The Sedge Group has sold Italian rights for its new release, Death Watch, a novel with an Ebola-terrorist theme by Michael Sedge and Joel Jacobs, to Ciesse Edizioni of Padova, Italy, with publication scheduled for May 2015.

Aquila Polonica Publishing has sold Portuguese-language rights for Brazil to Editoria Valentina, Rio de Janeiro, for The Color of Courage—A Boy at War: The World War II Diary of Julian Kulski. Publication of the book in Portuguese is scheduled for later this year.

Media Mentions

Joel Friedlander of the Book Designer was among those quoted in a recent Publishers Weekly article, “Self-Publishing Predictions for 2015.” He focuses on two trends he believes will be common among indie authors in 2015: collaboration, with authors cooperating on publishing and marketing tasks; and the maturation of online bookselling and marketing, including “new services, new products, and new ways to connect with readers that leverage the broad acceptance of mobile platforms.”

Books Photo Another recent PW piece—”North Carolina Indies Build Lists, Community”—described John F. Blair Publishers as “renowned for its nonfiction list focusing on the history, culture, and cuisine of the Southeast, as well as for its travel guides.” It and the two other presses profiled were cited for nurturing partnerships with indie booksellers, and John F. Blair publisher Carolyn Sakowski was quoted about the author tours the press supports. “We have relationships with all these stores,” she said.

A Chicago Review Press title, Pandora’s DNA: Tracing the Breast Cancer Genes Through History, Science, and One Family Tree, by Lizzie Stark, was honored at the American Library Association’s Midwinter Meeting as one of 26 titles on the ALA Notable Books Council’s list of best books for 2015.

“Why I Never Wrote for Money: A Novelist Takes Pride in Being a Blockhead,” by Warren Adler of Stonehouse Productions, appeared in a February issue of PW. Adler’s article discussed why people who see writing as an art often write what they want, rather than what they believe others will be willing to pay for.

STUFFology 101: Get Your Mind Out of the Clutter, coauthored by North Star Books publisher and IBPA board member Brenda Avadian, is among the first IBPA member titles to be reviewed on the PW BookLife website. Unlike PW Select, which charges small publishers $149 to submit a title for a listing and a possible review, BookLife charges no fee for submissions. See booklife.com for details.

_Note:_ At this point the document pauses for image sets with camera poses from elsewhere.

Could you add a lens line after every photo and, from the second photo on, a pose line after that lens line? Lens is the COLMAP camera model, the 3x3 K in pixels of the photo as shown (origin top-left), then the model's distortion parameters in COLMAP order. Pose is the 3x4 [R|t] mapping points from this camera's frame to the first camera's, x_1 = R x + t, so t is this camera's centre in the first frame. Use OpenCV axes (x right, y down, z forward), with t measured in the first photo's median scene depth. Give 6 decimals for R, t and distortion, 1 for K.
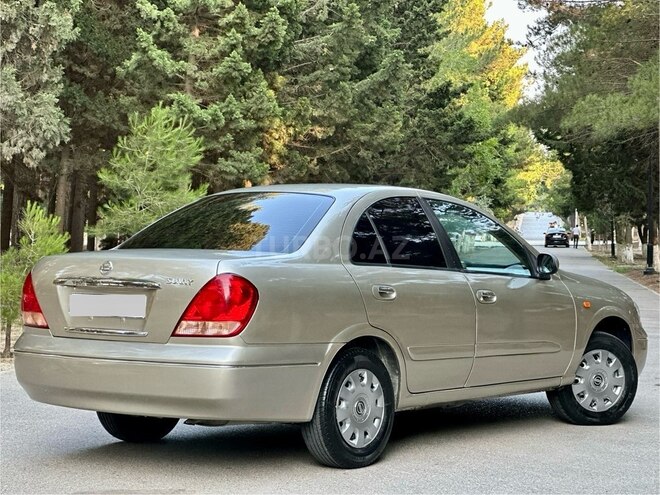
lens RADIAL K [[1456.5, 0, 328.9], [0, 1456.5, 250.8], [0, 0, 1]] dist [0.144299, 0.000000]
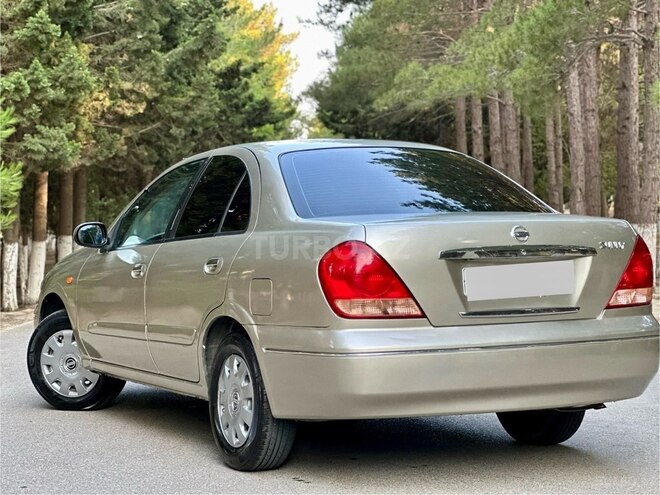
lens RADIAL K [[1456.5, 0, 331.4], [0, 1456.5, 245.1], [0, 0, 1]] dist [0.144299, 0.000000]
pose [[0.984750, -0.029264, 0.171497, -0.047511], [0.029220, 0.999569, 0.002779, 0.004474], [-0.171505, 0.002275, 0.985181, 0.118410]]
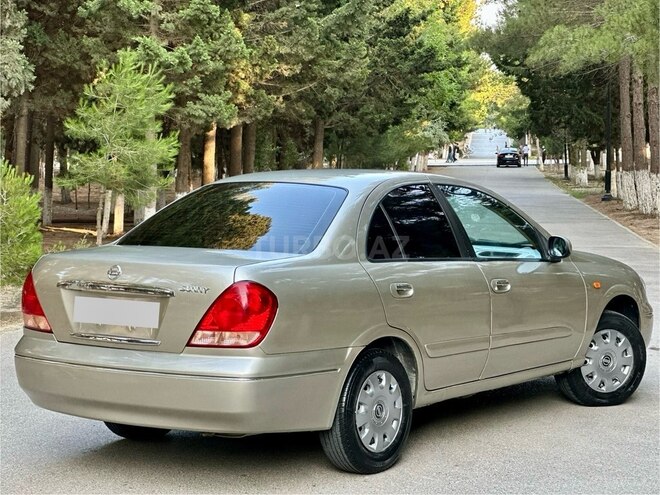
lens RADIAL K [[1456.5, 0, 327.7], [0, 1456.5, 243.4], [0, 0, 1]] dist [0.144299, 0.000000]
pose [[0.999369, -0.011352, 0.033668, -0.015122], [0.009609, 0.998628, 0.051476, -0.018349], [-0.034206, -0.051120, 0.998107, 0.015259]]
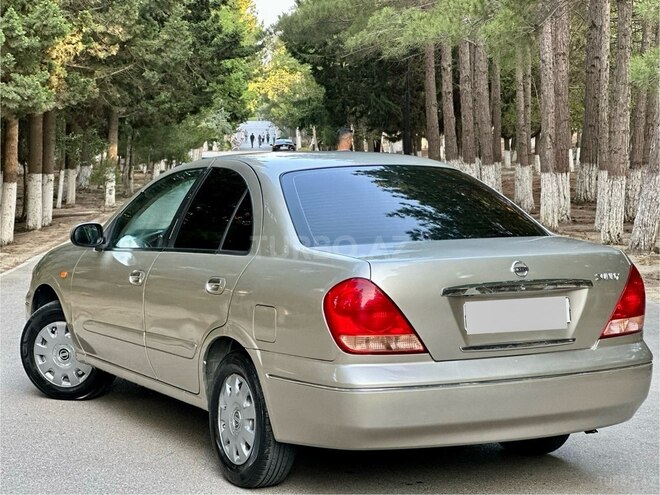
lens RADIAL K [[1456.5, 0, 328.0], [0, 1456.5, 240.4], [0, 0, 1]] dist [0.144299, 0.000000]
pose [[0.980626, -0.026438, 0.194099, -0.056002], [0.015699, 0.998270, 0.056661, -0.017321], [-0.195261, -0.052516, 0.979344, 0.114396]]
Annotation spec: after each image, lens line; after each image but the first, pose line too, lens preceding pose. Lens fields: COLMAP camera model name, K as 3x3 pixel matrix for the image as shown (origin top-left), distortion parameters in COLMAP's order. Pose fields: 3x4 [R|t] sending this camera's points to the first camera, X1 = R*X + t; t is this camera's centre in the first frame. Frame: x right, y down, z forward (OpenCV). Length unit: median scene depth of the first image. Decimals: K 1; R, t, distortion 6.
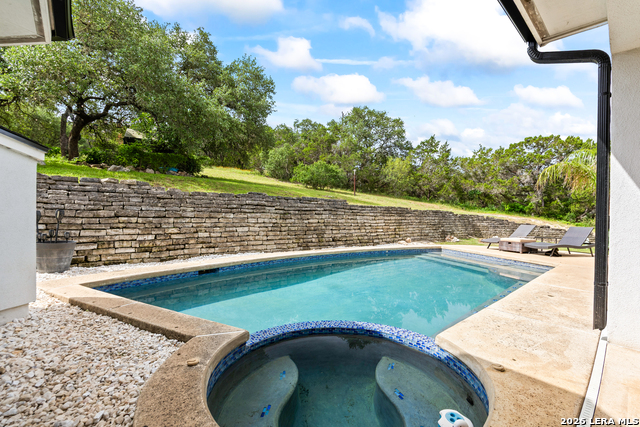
lens RADIAL K [[275.4, 0, 320.4], [0, 275.4, 219.4], [0, 0, 1]] dist [-0.014989, -0.000315]
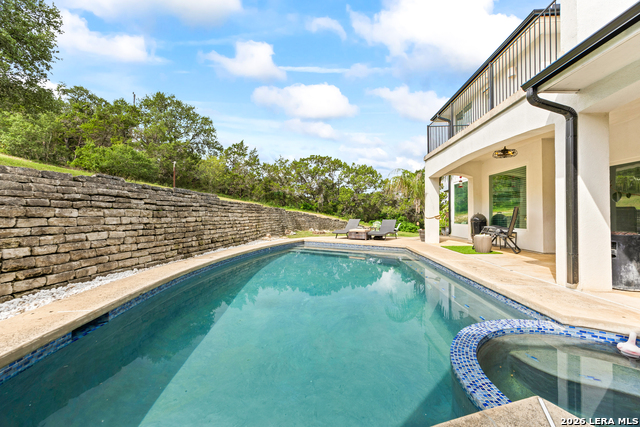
lens RADIAL K [[249.7, 0, 320.9], [0, 249.7, 211.4], [0, 0, 1]] dist [0.005199, -0.000205]
pose [[0.722971, 0.000733, 0.690878, -0.208142], [0.012280, 0.999828, -0.013912, -0.002194], [-0.690769, 0.018542, 0.722837, 0.188094]]
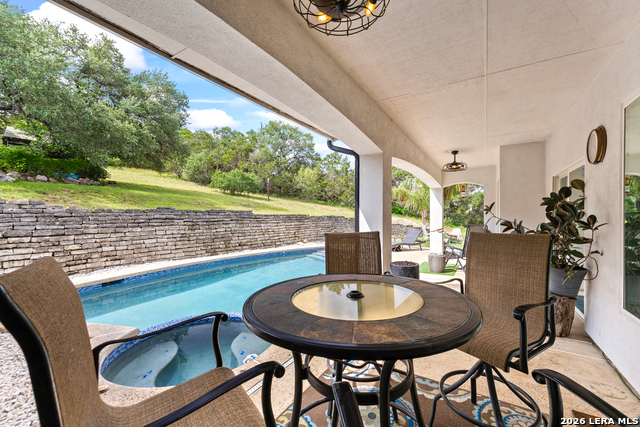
lens RADIAL K [[249.7, 0, 315.8], [0, 249.7, 216.3], [0, 0, 1]] dist [0.005199, -0.000205]
pose [[0.961545, -0.012616, 0.274357, 0.059798], [0.014295, 0.999889, -0.004121, -0.034974], [-0.274275, 0.007884, 0.961619, -0.116131]]
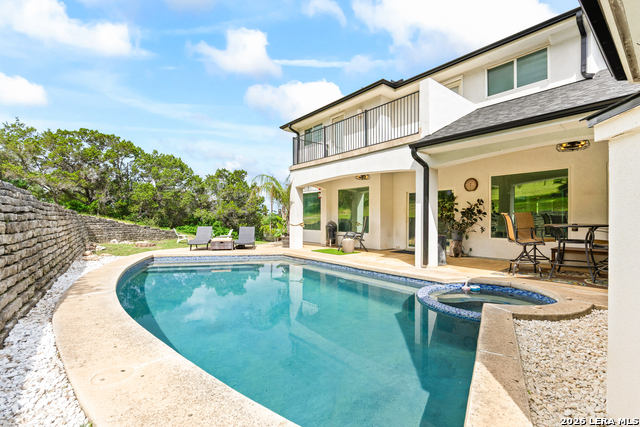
lens RADIAL K [[303.4, 0, 314.9], [0, 303.4, 216.5], [0, 0, 1]] dist [-0.005232, -0.000180]
pose [[0.077134, -0.002565, 0.997017, -0.438167], [0.003956, 0.999990, 0.002266, -0.020126], [-0.997013, 0.003770, 0.077143, 0.387396]]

Book Cover PhotoA Chicago Review Press title—Think Like a Baby: 33 Simple Research Experiments You Can Do at Home to Better Understand Your Child’s Developing Mind, by Amber Ankowski and Andy Ankowski—and a Sourcebooks title—Teaching Kids to Think: Raising Confident, Independent, and Thoughtful Children in an Age of Instant Gratification, by Darlene Sweetland and Ron Stolberg—were among the books listed in PW’s recent report “The Next Generation: Parenting Books 2015.”

Members’ titles recently reviewed in “PW” include:
  • The Santa Fe Writers Project’s My Chinese America, by Allen Gee
  • Poisoned Pen’s False Tongues: A Callie Anson Mystery, by Kate Charles
  • Sourcebooks Casablanca’s Bite at First Sight, by Brooklyn Ann

Members’ titles recently reviewed in Library Journal include:
  • Interweave’s Artfully Embroidered: Motifs and Patterns for Bags and More by Naoko Shimoda
  • Sourcebooks’ My Highland Spy by Victoria Roberts and Under a Dark Summer Sky by Vanessa Lafaye

Three Chicago Review Press titles:
  • Feral Cities: Adventures with Animals in the Urban Jungle, by Tristan Donovan
  • Klandestine: How a Klan Lawyer and a Checkbook Journalist Helped James Earl Ray Cover Up His Crime, by Pate McMichael
  • Speaking OUT: Photographs by Rachelle Lee Smith

Members’ titles recently reviewed in School Library Journal include:
  • Chelsea Green’s The Nourishing Homestead: One Back-to-the-Land Family’s Plan for Cultivating Soil, Skills, and Spirit, by Ben and Penny Hewitt
  • Trafalgar Square’s Crochet the Perfect Gift: Designs Just Right for Giving and Ideas for Every Occasion, by Kat Goldin

Linda Carlson’s “Getting Blurbs: A Marketer’s Guide to Eliciting Effective Endorsements” appeared in the March/April issue of Southern Writers Magazine. Her Independent articles on the subject are “Endorsements (Part 1): Getting Comments to Spur Sales” and “Endorsements (Part 2): Practical Pointers for Getting and Using Praise”.